You could stand in front of Michelangelo's Pieta and you could think about what the workmen who got the piece of marble out of the quarry went through and whether they were adequately paid and whether they had all of the life choices necessary to for them to be able to decide whether they wanted to be quarriers in Marvel, or you can stand back and marvel at Michelangelo's Pieta. And I just say, how about turning that around and saying, just have some damn gratitude for what you found yourself living among.
And notice here in Murray's example that the value of the individual quarrymen is minimized in relation to the collective good of the art work his labor produced. When the individual's rights are sacrificed in order to create something of which his society can be proud, then his individual rights can be easily shrugged off. So where is the value of the individual here? And in what is a truly remarkably oblivious comment, Murray, has spent the entirety of the conversation blaming others for tearing apart the lives of orthodox western history and exposing the crimes of western civilization, all of which he resents so deeply that he wrote a book about it. Murray says that people should take responsibility for causing the things that they resent.
The only way to turn around resentment is apart from gratitude, would be for the person of resentment to recognize that there is a reason why they feel resentment, and that there is a person who is responsible for the things that they are angry about, but that the person is themselves.

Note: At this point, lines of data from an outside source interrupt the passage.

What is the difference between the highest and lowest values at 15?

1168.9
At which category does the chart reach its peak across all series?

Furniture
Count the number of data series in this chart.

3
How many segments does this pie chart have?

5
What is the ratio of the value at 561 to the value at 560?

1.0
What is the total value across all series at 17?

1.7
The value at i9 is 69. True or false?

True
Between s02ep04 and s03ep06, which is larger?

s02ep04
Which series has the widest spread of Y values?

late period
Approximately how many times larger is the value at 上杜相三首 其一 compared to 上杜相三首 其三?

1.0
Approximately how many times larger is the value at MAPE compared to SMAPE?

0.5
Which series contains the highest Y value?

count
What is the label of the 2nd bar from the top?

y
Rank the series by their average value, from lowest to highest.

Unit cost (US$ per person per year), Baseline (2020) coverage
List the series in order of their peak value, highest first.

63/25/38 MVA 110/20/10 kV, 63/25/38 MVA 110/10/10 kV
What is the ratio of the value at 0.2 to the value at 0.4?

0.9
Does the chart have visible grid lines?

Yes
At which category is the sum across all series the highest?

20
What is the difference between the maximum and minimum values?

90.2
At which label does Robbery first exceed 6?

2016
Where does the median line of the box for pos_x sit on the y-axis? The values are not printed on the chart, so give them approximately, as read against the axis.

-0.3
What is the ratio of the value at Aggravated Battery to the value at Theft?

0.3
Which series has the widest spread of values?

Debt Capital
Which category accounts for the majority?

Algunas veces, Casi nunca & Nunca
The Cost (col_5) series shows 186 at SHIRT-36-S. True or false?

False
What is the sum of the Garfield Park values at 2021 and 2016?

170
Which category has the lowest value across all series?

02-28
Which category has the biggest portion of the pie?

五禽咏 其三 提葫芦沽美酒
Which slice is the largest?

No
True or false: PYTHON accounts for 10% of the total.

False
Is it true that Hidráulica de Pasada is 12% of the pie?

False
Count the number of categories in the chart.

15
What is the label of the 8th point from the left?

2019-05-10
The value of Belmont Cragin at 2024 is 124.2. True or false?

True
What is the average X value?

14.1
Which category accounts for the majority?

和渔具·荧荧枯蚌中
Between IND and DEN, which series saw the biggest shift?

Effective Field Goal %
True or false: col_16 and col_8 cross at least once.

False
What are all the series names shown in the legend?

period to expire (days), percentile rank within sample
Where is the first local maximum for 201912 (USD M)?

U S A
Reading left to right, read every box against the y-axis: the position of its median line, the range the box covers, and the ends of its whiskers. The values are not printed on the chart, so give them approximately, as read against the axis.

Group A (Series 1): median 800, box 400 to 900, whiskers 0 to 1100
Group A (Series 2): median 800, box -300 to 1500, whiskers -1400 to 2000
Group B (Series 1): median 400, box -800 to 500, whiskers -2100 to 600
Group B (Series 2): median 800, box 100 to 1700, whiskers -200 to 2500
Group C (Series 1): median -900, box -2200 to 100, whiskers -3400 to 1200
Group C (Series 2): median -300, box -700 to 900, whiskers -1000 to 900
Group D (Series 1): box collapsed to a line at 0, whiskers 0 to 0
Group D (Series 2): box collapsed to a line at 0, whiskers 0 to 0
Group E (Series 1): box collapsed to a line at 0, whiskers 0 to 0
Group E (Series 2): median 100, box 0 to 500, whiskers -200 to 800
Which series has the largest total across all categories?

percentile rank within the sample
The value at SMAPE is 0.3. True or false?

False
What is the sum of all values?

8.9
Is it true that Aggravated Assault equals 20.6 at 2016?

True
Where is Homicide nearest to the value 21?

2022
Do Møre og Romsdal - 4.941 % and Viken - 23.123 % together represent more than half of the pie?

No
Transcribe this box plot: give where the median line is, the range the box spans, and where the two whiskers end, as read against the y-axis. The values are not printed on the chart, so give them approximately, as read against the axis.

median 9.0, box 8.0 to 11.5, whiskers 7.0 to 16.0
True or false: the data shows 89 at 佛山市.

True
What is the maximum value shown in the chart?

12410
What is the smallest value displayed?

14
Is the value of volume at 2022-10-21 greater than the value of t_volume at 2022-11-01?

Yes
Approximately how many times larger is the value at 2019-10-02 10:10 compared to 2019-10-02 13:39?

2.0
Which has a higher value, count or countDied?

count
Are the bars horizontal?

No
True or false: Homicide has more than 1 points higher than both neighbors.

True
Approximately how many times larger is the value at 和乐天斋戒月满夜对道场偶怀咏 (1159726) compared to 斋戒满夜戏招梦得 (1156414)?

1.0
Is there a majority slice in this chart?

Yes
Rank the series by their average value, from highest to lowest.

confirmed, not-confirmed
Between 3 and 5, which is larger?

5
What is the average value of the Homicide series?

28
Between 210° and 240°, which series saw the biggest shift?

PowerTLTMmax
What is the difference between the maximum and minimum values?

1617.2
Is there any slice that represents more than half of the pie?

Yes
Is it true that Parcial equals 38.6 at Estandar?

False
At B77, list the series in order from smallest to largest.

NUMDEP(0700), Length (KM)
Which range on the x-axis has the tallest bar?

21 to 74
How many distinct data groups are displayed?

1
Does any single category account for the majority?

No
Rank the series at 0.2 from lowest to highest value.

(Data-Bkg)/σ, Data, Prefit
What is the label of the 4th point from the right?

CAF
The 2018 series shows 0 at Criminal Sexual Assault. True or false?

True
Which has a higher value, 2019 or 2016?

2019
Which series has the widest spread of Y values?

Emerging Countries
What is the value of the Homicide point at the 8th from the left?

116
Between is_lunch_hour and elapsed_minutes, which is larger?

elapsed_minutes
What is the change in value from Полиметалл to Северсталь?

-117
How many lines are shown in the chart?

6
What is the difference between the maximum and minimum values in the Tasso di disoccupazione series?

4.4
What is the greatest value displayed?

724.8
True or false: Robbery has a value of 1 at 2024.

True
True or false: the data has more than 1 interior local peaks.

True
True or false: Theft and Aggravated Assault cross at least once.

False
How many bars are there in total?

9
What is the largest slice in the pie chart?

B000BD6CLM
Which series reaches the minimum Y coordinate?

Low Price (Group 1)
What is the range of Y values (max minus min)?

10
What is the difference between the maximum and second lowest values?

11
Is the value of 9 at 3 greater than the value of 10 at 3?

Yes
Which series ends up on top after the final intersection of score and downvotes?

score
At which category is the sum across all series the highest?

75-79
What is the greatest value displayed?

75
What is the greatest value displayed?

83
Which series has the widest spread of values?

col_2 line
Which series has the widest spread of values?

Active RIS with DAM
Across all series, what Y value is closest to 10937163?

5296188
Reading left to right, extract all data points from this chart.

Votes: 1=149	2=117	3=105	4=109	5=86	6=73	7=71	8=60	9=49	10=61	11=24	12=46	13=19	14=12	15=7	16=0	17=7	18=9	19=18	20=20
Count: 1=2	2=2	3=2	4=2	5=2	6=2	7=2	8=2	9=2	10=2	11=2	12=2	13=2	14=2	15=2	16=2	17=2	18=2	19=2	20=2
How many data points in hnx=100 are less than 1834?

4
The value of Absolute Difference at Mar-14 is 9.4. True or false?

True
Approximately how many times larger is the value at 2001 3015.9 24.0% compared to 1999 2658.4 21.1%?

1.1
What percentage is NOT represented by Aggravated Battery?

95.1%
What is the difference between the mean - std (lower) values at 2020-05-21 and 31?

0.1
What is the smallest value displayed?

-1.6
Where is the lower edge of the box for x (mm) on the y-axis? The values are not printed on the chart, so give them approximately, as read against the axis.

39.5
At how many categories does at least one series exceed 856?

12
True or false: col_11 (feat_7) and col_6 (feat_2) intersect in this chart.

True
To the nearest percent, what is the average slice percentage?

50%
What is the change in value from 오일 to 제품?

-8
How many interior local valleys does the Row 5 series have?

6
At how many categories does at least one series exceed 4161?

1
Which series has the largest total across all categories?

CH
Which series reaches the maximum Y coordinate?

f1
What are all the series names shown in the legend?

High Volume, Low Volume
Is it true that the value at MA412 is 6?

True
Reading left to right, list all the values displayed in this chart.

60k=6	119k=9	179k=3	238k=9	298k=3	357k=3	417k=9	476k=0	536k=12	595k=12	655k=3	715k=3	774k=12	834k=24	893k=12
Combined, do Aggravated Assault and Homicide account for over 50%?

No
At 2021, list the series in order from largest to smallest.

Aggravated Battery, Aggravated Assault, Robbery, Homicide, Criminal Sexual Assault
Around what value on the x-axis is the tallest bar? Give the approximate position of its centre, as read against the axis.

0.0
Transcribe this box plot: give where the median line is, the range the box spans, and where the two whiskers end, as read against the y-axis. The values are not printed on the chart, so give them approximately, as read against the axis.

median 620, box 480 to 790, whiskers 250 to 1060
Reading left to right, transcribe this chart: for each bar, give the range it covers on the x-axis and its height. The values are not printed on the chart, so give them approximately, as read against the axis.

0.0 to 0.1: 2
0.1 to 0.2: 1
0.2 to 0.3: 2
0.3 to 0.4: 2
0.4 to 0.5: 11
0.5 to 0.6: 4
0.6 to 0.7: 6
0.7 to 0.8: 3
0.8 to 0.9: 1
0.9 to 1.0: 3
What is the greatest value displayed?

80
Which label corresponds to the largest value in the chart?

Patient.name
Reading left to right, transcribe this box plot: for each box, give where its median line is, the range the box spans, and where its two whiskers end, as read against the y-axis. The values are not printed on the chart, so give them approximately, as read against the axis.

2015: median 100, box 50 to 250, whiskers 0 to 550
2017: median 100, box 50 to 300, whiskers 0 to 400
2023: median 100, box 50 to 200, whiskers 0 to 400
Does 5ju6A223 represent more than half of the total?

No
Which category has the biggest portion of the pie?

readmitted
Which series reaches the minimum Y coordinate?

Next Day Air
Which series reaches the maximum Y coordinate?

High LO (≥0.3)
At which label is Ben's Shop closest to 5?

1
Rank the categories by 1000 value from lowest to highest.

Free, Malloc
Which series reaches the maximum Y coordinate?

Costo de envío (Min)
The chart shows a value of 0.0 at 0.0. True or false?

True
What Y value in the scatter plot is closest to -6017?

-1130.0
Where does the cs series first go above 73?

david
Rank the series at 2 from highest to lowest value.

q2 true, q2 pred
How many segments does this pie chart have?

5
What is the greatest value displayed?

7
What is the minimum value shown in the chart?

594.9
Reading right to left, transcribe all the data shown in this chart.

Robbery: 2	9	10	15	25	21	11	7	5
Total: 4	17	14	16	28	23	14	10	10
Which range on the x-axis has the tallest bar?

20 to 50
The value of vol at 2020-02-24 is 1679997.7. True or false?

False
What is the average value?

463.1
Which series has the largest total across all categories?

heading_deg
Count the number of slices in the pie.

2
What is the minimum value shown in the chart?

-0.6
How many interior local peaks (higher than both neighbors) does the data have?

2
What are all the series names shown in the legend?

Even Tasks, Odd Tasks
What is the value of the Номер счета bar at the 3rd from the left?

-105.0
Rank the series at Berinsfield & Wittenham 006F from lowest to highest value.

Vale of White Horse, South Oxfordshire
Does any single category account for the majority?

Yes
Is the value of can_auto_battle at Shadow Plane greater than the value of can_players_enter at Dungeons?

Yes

Murray, Peterson, and people like them absolutely created what they are angry about precisely by lying about the past, lying about the West, remaining thoroughly embedded in western racism and white supremacist views and by peddling fantasies to the public about western civilization. People like Murray created this backlash because they consistently espouse values. They do neither actually understand, internalize, nor actualize. Now if westerners today are trying to objectively examine their history and call out the flagrant and continuous hypocrisy, good for them. This is not a war against the West.
It is a war against western lies and western myths that have been promulgated for centuries to deflect from their own crimes. They are exposing the fact that the West has been passing counterfeit checks in the form of values and philosophies they do not believe in and have never followed. And perhaps some segment of the population is finally realizing that the West's cultural bank account is empty. They are the victims of a moral Ponzi scheme, and people like Peterson and Murray are upset that the jig is up, and they're waxing nostalgic about the days when everyone believed the Khan. So again, remember Abu Jahl.
These types of people are highly unlikely to accept Islam precisely because it would mean admitting that their cultural myths and imagined prestige are false. They are too heavily invested in delusions of superiority to acknowledge the superiority of Islam, foolishly believing that acceptance of the truth would diminish them. So Muslims who are holding on to the hope that American or European conservatives may be closer to Islam just because they espouse more traditional values, you are misreading them. They are deeply hostile to Islam as a rival belief system particularly because it is true. Course, you can make dour to them, but just be aware that no matter where you stand, you are always going to be in their blind spot.
Western liberals may well be lost and wandering in chaos, but Western conservatives are extraordinarily committed to upholding falsehood as this conversation makes abundantly clear. So it is appropriate that Peterson and Murray see themselves as defenders of the West because they indeed embody everything that has made the West so uniquely atrocious. A lot of nice clever words glossing over barbarity and moral bankruptcy. This is the true Western heritage.